So you're thinking, wait, she just got her heart busted open like a pinata, why's she saying yes to "falling in love"? Well, there's more kinds of love than human love.
I remember I was on the phone one evening with some guy I met through the personals, back when the personals were in newspapers, and we'd read them on the subway when commuting to the city, and daydream about possibilities. So, I was on the phone with him, and he asked me if I'd ever been in love, and I started to go on about how I believed love was a state of being that had nothing to do with another individual--I could be in love walking down the street and if I was possessed by that state, everything that came across my path--tree, fire hydrant, puppy, a mother pushing her baby in a stroller--all would be the objects of my affection. I remember the man I was talking to did not like this answer, and we never ended up meeting, even though I thought it might be a pretty good match.

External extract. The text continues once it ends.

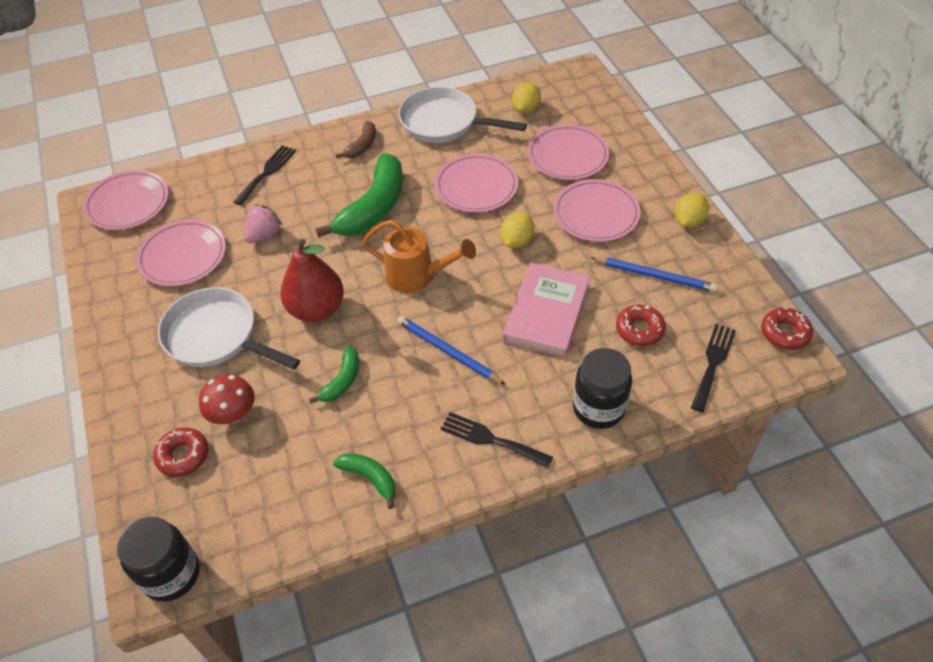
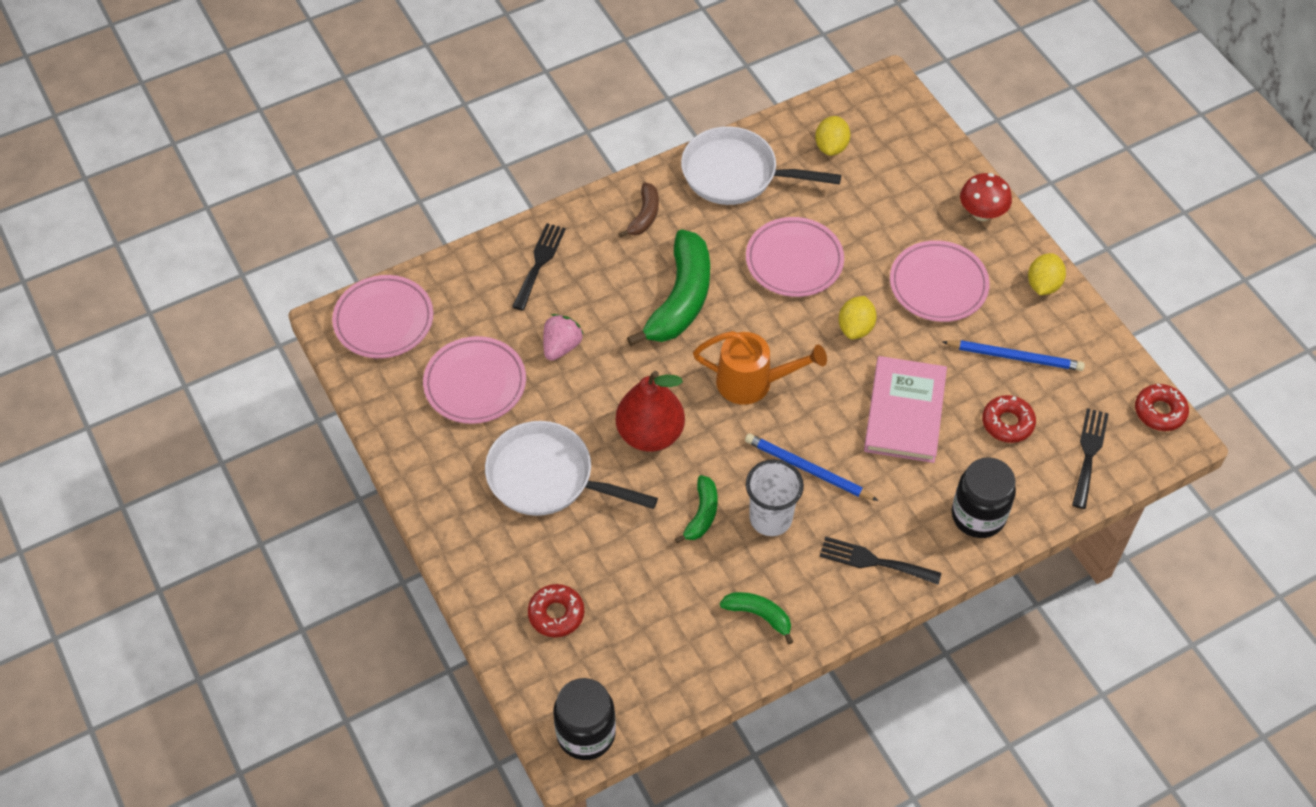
camera: 10 degrees left, 5 degrees up
red mushroom [199,374,255,424] -> red mushroom moved to [960,173,1012,221]
pink plate [528,124,609,180] -> none
none -> white cup [746,459,804,536]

These days, I do believe that I have been in love with particular individuals--and particularly, a LOT of them. But today, in the wake of the sudden absence of a particular beloved, I'm saying yes to falling in love without a certain, sustained recipient to catch that love.
This morning, I was in the South Central Sierras, taking my morning run down the highway toward a mountain lake, and everything shone. I focused on my breath and I let my breath open me, my heart, and my body, to the astonishing beauty of the landscape, and then I cranked open my heart, as if widening the lens of a camera or a microscope, to get a closer view--and it was as if that particular leaf, that singular flower petal, that drop of water, that glint of sun on the water, had my complete attention, and offered itself back in an intimate fashion, and we loved each other fiercely in the moment that I passed the thing on the road. And then I loved the next, and the next, and the next. And it went on like this until I returned to the cabin--and I loved the porch stairs, and the door, and its handle, and my own hand, turning the knob, and walking in.